Por eso, cuando en Chicago el señor Boehm se sentó frente al director de la agencia de detectives Pinkerton, el hombre adivinó la verdad.

—¿Quiere usted que detengamos al
Coyote
? —preguntó—. Eso es mucho pedir.

—Pagaré bien.

—Por muy bien que pague, siempre será poco. Nuestros agentes no han podido nunca nada contra ese hombre.

—Inténtelo otra vez. Estoy dispuesto a dar lo que sea. Además, el premio de cincuenta mil dólares será para ustedes.

—El premio es problemático y por él sólo no nos lanzaríamos a la lucha; ahora, si usted quiere contratar nuestros servicios, puede tener la seguridad de que nuestros agentes harán lo humanamente posible por desenmascarar al
Coyote
y detenerlo; pero… no le aseguramos que lo consigan.

—Me basta con que lo intenten de verdad, porque ya sé que no puedo exigirles el éxito.

—Si estuviéramos seguros del éxito, ya habríamos intentado ganar el premio. Tenga la seguridad de que su dinero será bien empleado y que nos hará llegar hasta allí donde nos sea posible.

—Bien. ¿Quieren un anticipo?

—Desde luego. Es costumbre pagar por anticipado. Especialmente cuando se trata de casos como el actual, en que no es posible pronosticar un éxito. Son dos mil dólares mensuales.

Ezequiel Boehm sacó su cartera y de ella extrajo veinte billetes de a cien dólares. El director de la agencia extendió un recibo, que Boehm guardó cuidadosamente. Estaba dispuesto a terminar con
El Coyote
. Así aprendería aquel mascarón a no entrometerse en los asuntos de los hombres de negocios. ¡Obligarle a él a escribir una carta y firmar unos documentos como aquéllos! Pero un revólver tiene un poder de persuasión muy grande, y
El Coyote
, la noche en que fue a visitarle, empuñaba dos revólveres.

Al quedar solo, el director de la agencia contempló sonriente los billetes de banco. Al cabo de un rato hizo sonar un timbre de sobremesa, a cuyo tintineo acudió su secretario.

—Avise a James Darby —pidió.

El agente Darby llegó unos minutos más tarde. Era uno de los hombres más hábiles de la organización de Pinkerton. Era el encargado de resolver los problemas más difíciles y hasta entonces había triunfado siempre.

—¿Qué trabajo tiene para mí? —preguntó, dirigiendo una mirada al dinero que se encontraba encima de la mesa.

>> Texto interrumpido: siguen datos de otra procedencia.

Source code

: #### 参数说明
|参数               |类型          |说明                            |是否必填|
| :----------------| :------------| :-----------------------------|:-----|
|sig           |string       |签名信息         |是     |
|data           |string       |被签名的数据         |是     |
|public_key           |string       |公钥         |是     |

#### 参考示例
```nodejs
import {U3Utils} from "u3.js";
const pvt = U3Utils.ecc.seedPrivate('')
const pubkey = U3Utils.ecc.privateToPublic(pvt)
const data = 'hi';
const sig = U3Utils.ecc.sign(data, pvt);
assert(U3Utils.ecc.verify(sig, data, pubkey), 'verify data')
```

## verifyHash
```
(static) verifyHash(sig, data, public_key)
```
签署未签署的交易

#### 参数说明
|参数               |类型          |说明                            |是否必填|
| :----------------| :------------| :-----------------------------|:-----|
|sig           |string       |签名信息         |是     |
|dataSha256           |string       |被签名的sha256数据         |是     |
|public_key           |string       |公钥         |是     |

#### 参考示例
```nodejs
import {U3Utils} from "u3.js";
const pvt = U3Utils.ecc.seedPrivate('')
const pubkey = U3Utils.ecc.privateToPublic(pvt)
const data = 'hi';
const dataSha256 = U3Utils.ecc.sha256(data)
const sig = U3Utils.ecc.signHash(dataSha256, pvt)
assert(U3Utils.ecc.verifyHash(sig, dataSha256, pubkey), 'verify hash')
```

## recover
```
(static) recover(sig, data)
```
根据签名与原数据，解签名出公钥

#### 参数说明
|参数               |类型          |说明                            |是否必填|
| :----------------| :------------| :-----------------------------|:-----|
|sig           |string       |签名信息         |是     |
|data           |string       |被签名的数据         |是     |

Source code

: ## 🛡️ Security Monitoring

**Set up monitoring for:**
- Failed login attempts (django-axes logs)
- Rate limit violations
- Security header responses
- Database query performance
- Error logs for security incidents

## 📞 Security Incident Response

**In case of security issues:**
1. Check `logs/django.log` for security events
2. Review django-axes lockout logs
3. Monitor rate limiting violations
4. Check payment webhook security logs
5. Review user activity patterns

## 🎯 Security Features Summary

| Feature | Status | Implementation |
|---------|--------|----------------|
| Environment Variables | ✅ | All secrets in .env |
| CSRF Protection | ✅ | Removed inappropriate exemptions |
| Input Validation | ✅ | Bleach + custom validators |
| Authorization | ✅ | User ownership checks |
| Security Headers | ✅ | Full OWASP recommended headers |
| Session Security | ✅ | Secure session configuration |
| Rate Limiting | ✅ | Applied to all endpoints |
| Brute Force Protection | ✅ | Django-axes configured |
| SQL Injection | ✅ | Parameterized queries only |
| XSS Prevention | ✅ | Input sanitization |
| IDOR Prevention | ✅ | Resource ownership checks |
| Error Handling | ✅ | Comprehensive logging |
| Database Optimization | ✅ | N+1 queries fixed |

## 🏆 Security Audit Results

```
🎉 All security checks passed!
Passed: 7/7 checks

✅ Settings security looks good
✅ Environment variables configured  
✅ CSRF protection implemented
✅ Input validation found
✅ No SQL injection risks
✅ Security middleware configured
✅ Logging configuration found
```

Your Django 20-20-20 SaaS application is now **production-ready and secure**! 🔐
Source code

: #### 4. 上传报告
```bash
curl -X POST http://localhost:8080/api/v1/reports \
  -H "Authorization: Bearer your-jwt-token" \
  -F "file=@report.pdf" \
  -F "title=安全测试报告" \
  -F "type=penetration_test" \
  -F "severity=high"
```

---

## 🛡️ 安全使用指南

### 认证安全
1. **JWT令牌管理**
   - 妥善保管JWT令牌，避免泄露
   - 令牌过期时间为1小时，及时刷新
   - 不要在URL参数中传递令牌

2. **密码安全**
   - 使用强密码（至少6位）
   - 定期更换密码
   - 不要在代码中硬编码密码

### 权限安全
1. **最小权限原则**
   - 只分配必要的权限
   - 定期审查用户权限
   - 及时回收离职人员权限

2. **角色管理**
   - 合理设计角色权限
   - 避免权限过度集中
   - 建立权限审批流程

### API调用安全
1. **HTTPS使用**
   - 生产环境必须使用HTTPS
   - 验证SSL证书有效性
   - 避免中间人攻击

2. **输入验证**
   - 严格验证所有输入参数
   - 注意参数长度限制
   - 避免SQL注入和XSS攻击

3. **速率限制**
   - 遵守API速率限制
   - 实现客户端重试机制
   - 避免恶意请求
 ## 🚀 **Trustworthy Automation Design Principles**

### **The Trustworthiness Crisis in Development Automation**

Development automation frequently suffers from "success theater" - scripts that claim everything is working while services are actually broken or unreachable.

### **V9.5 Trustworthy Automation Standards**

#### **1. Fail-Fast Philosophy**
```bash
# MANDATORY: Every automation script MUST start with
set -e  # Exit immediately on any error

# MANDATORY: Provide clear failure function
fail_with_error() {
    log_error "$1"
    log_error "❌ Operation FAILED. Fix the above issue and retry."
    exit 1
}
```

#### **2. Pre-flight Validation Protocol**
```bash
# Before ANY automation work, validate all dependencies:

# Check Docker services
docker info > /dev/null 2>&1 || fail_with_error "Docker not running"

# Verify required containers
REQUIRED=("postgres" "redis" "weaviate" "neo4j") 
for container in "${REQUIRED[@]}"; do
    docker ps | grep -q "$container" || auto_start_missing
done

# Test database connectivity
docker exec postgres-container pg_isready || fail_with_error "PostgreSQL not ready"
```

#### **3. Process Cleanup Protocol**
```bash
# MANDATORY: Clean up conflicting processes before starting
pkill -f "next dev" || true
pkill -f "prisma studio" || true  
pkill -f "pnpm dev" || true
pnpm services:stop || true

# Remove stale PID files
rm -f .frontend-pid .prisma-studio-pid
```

—Uno nuevo y muy difícil —replicó el director—. Has de detener al
Coyote
.

—¿Nada más? —replicó Darby.

—Nada más. No es mucho, ¿verdad, Darby?

—No —rió éste—. Sólo se trata de detener al
Coyote
. Eso lo puede hacer cualquiera.

—No malgastes tu ironía conmigo, Jimmie. Ya sé que se trata de un caso difícil; pero no es necesario que salgas triunfante. Un cliente quiere vengarse del
Coyote
y nos pide que lo desenmascaremos. Ese cliente lleva una oreja vendada.

—¿Le marcó
El Coyote?

—Eso creo.

—Me gustaría investigar la vida de ese cliente. Debe de tener mucho de bueno.

—No sé de ninguna persona honrada que luzca una oreja hecha trizas por
El Coyote
—sonrió el director de la agencia—; pero no es costumbre nuestra perjudicar a quienes acuden a nosotros para que les resolvamos un problema. Yo nunca hubiera encargado a nadie de perseguir al
Coyote
, porque para ello sería necesario meternos en su cubil, y siempre es peligroso meterse en el cubil de un coyote; pero ya que alguien tiene el capricho de pagarnos por un trabajo que no se podrá realizar con éxito, tómate unas vacaciones en Los Ángeles. Te servirá de alivio.